Münger schlägt vor
Dem Auslandchef ohne Ausland ist langweilig.
Darunter zu leiden haben die Leser von Tamedia. Menschlich ist es verständlich: Christof Münger (und sein «Team») plane und produziere «den Ausland-Teil». Da Tamedia kaum mehr über eigene Korrespondenten verfügt, bedeutet das im Wesentlichen, bei den Beiträgen der Ausland-Korrespondenten der «Süddeutschen Zeitung» Germanismen und ß rauszupflücken, einen anderen, meist schlechteren Titel zu setzen, und Feierabend.
Da bleibt ja nur noch, gelegentlich eine «Analyse» oder einen «Kommentar» oder gar einen «Vorschlag» abzusondern.
Und da hat Münger nun gewaltig am Kopf gekratzt und von seinem Privileg Gebrauch gemacht, dass ihm als Ausland-Chef keiner sagen kann «ach je, Münger, lassen wir das lieber, die Leser haben’s auch so nicht leicht».

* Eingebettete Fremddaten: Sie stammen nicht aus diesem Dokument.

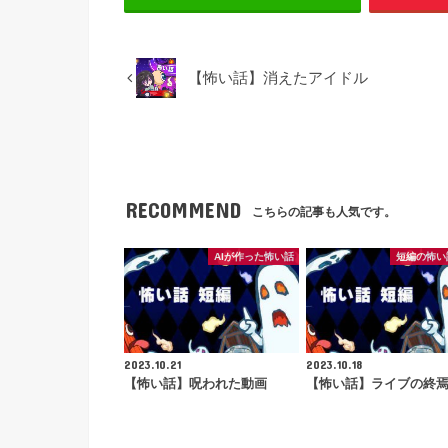
【怖い話】消えたアイドル
RECOMMEND
こちらの記事も人気です。
AIが作った怖い話
短編の怖い
2023.10.21
2023.10.18
【怖い話】呪われた動画
【怖い話】ライブの終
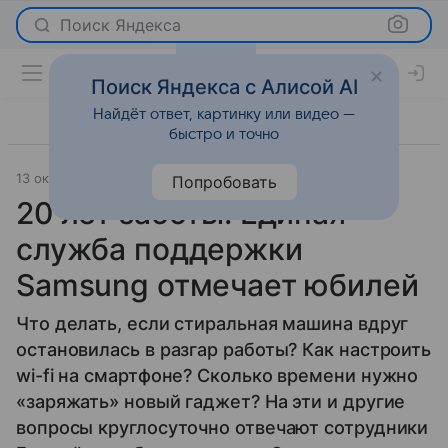
Поиск Яндекса
Поиск Яндекса с Алисой AI
Найдёт ответ, картинку или видео —
быстро и точно
13 октября 2014
Новости
Попробовать
20 лет заботы: Единая
служба поддержки
Samsung отмечает юбилей
Что делать, если стиральная машина вдруг
остановилась в разгар работы? Как настроить
wi-fi на смартфоне? Сколько времени нужно
«заряжать» новый гаджет? На эти и другие
вопросы круглосуточно отвечают сотрудники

Also bastelt Münger aus Legosteinchen einen Vorschlag, wie man das Problem mit dem Gazastreifen lösen könne. Darauf hat die Welt gewartet. Er geht das Ganze in kleinen Schritten an. Stolpert allerdings schon beim ersten. Israel wolle die Hamas vollständig besiegen und dann den Gazastreifen verlassen. Da schwant es Münger:
«Was wird dann aus dem Küstenstreifen? Im Meer verschwinden wird er nicht, auch werden sich seine Bewohner nicht in Luft auflösen.»
Sehr wahr; allerdings ist völlig unklar, ob es die israelischen Streitkräfte schaffen, die Hamas zu liquidieren und wie lange das dauern könnte. Aber Münger denkt weiter: «Wer also regiert und verwaltet den Gazastreifen, wenn die Herrschaft der Hamas gebrochen ist? Wer organisiert den Wiederaufbau? Wer kümmert sich um Strassen, Schulen und Spitäler und um die Sicherheit?»

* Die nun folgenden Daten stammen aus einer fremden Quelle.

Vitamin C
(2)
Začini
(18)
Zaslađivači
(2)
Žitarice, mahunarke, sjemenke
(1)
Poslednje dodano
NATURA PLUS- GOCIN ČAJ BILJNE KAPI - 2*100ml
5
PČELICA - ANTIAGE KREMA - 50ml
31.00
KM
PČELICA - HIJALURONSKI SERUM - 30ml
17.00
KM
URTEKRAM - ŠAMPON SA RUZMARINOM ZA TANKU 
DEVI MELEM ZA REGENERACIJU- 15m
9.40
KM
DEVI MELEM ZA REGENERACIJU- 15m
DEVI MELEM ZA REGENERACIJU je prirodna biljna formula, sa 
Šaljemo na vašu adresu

Gewichtige und gute Fragen. Allerdings: «Die üblichen Verdächtigen, also die EU, die Nato oder auch die UNO, kommen kaum infrage. Ihnen fehlt es an Glaubwürdigkeit bei den Palästinensern oder bei den Israeli oder bei beiden.»
Tja, was tun? Nun kommt die Hammeridee:
«Buchstäblich naheliegend wäre es, wenn die Araber Verantwortung übernehmen würden.»
Buchstäblich hanebüchen geht’s weiter: «Als Schutzmacht der Palästinenser hervorgetan hat sich stets Saudiarabien.»
Nun aber: «Tatsächlich hat das saudische Königshaus nicht viel übrig für die Hamas. Auch anderen Regierungen in der Region ist sie suspekt. Für die Herrscher Ägyptens, Jordaniens, der Vereinigten Arabischen Emirate und Bahrains ist die islamistische Terrororganisation eine Bedrohung.»
Das wird in höchsten saudischen Scheichzirkeln für Aufregung und flatternde Kopftücher sorgen: «Deshalb: Riad, bitte übernehmen!»
Haben die Scheichs gelacht. Aber auch für die Herrscherclique in Katar hat Münger noch einen Schenkelklopfer auf Lager: «Vielleicht würde sogar der Emir von Katar, der bisher die Hamas unterstützt hat, beim Wiederaufbau des Gazastreifens mitmachen. Als Gegenleistung könnte man ihm ebenfalls eine Annäherung an Israel in Aussicht stellen.»
Und die Israelis haben nichts zu lachen? Gemach, damit rundet Münger sein Werk ab: «Um der Befriedung des Gazastreifens Schub zu verleihen, müsste allerdings Israel einen Beitrag leisten. Ein Baustopp für weitere Siedlungen im Westjordanland wäre ein Anfang.»
Der Iran, die bis an die Zähne bewaffnete Hetzbolla, all die fundamentalistischen Wahnsinnigen, die nichts lieber täten, als den Märtyrertod zu sterben, aber vorher noch möglichst viele Ungläubige und Juden mitzunehmen, würden inschallah rufen.
ZACKBUM hat auch einen Vorschlag: wieso versucht es Münger nicht mit Pendeldiplomatie, um seinen Vorschlag in Riad, bei der Hamas, in Israel und vielleicht gar im Iran beliebt zu machen? Das wäre mal eine «Mission impossible», bei der Tom Cruise vor Neid erblassen würde.